Atravessaram
então a rua, para observar de perto a jaula dos símios.
Augusto perguntou uma ou duas coisas para Mário, que respondeu
com a maior facilidade. Debateram uns cinco minutos sobre o parentesco
do macaco com o homem e sobre o elo-perdido, até que Augusto
perguntou sobre os hábitos alimentares dos macacos quando em
cativeiro, e convidou Mário para ir com ele até a entrada
da jaula, nos fundos, analisar a dieta dos bichinhos. Mário,
muito preocupado, achou melhor não, mesmo querendo muito, alegando
que ali era permitido somente para funcionários autorizados.
Augusto, percebendo que aquilo poderia
ser o fim de seu plano, deu sua última cartada, dizendo que aquela
era uma oportunidade única de comprovar muitas coisas que Mário
só havia visto em empoeirados livros. Foi o suficiente para que
o ingênuo Mário concordasse e aceitasse o convite.

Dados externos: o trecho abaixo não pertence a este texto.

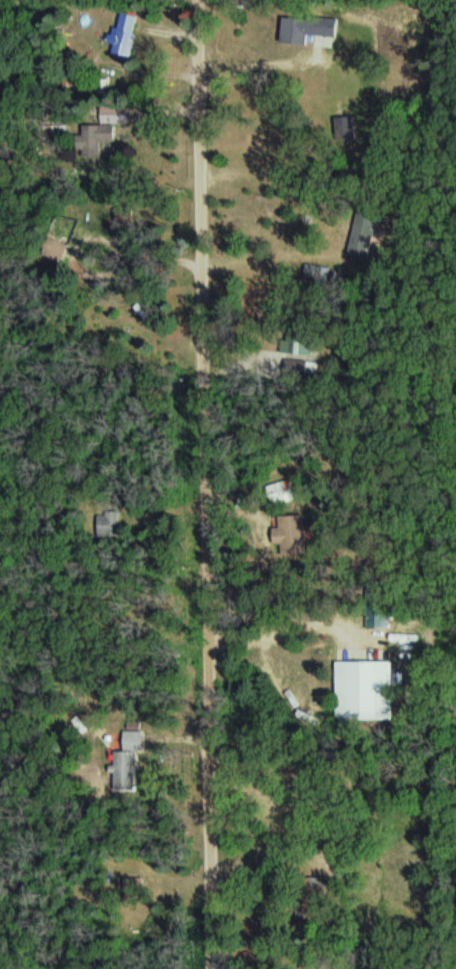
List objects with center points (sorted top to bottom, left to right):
building: (309, 29)
building: (127, 35)
building: (113, 114)
building: (91, 144)
road: (205, 484)
building: (284, 492)
building: (362, 691)

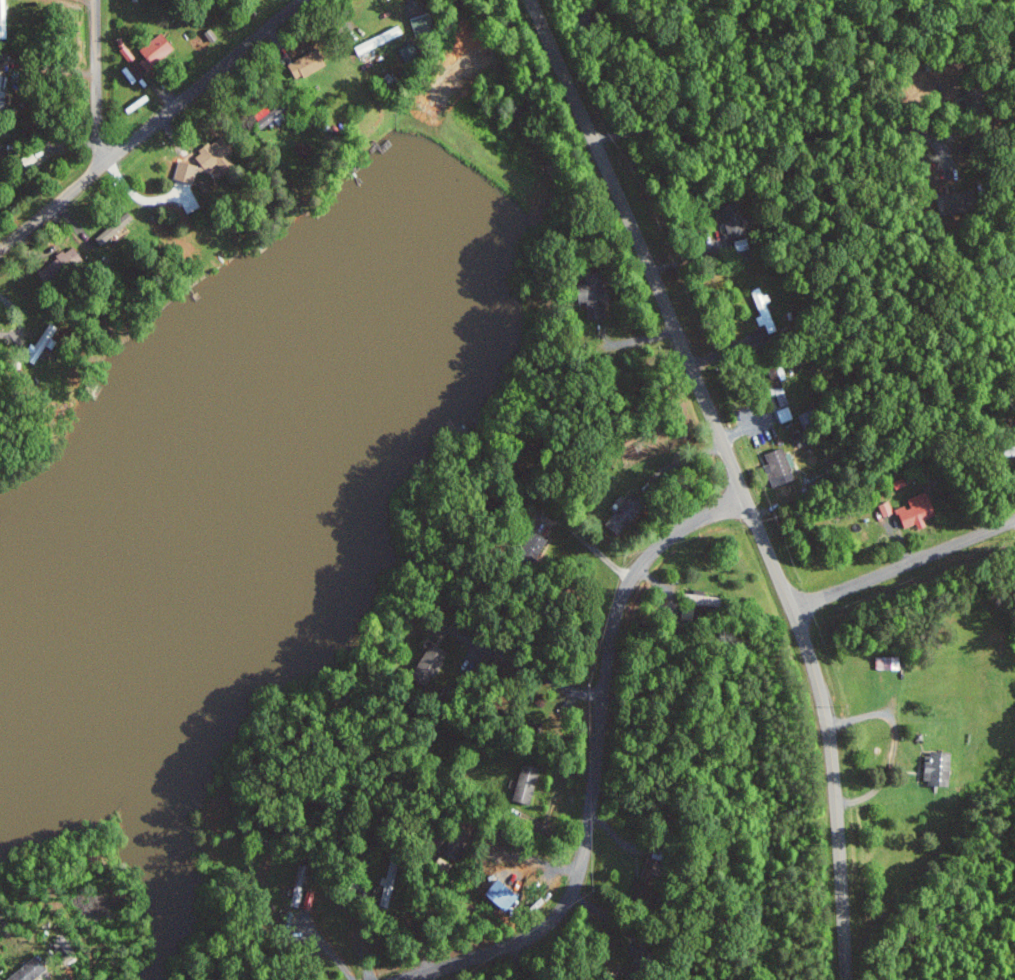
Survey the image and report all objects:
road: (90, 3)
building: (3, 19)
building: (424, 24)
building: (381, 38)
building: (157, 50)
building: (129, 53)
building: (309, 63)
road: (96, 81)
road: (152, 124)
road: (777, 141)
dam: (465, 154)
building: (215, 156)
building: (205, 185)
building: (732, 218)
building: (112, 234)
building: (62, 264)
building: (594, 298)
building: (764, 309)
building: (44, 341)
building: (782, 393)
building: (785, 414)
building: (779, 467)
road: (736, 477)
building: (887, 508)
building: (917, 509)
building: (626, 513)
road: (589, 544)
building: (535, 545)
road: (904, 564)
building: (433, 658)
building: (889, 662)
road: (534, 672)
road: (893, 743)
road: (595, 759)
building: (938, 767)
building: (527, 784)
building: (300, 877)
building: (652, 878)
building: (500, 891)
road: (325, 949)
building: (31, 970)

Foram andando, felizes. Mário chegara
até a pensar se não seria melhor ir de mãos dadas
com Augusto. Estava com medo, mas pensou melhor e resolveu enfrentar
a situação como um nerd digno. Passaram pela jaula das
seriemas selvagens. Mário não agüentou e parou para
observar uma típica cena de acasalamento animalesco. Sim... aquilo
seria muito útil para futuros estudos. Augusto, já muito
irrequieto e impaciente para que seu plano fosse logo posto em prática,
puxou-o pelo colarinho. Com sua força e ímpeto juvenil,
rasgou a camiseta Power Force 2000 de Mário.
Essa foi a gota d'água. Mário,
com os olhos cheios de lágrimas, ou segundo ele mesmo, água
com sais minerais gerados pelo fluxo intermitente do tripanossoma cerebral,
já com a lente dos óculos muito embaçada, e a garganta
com aquele nó típico das situações embaraçosas,
esboçou abrir um berreiro. Foi só abrir a boca para Augusto,
com sua destreza maligna, tapá-la com um pequeno pedregulho marrom
catado aleatoriamente no chão. Foi o suficiente para que os olhos
de Mário secassem e sua garganta voltasse à normalidade.
Muito envergonhado, pediu desculpas à Augusto, que as aceitou
como um covarde cavalheiro.
Finalmente chegaram aos fundos da jaula
dos macacos. Mário, aquele ingênuo estudioso da vida intracelular
dos pseudópodes, vendo aqueles primatas, tão primitivos
se comparados à sua superior e magnânima inteligência,
ou mesmo à inteligência (voltada para o mal, como em tantos
outro casos, de Hittler à Polanski) de Augusto, chegou a ter
pena deles, chegou até mesmo a sentir uma leve pontada no coração.
Não... não era isso. É que acabara de tomar uma
pedrada no peito, atirada por um macaco traquina.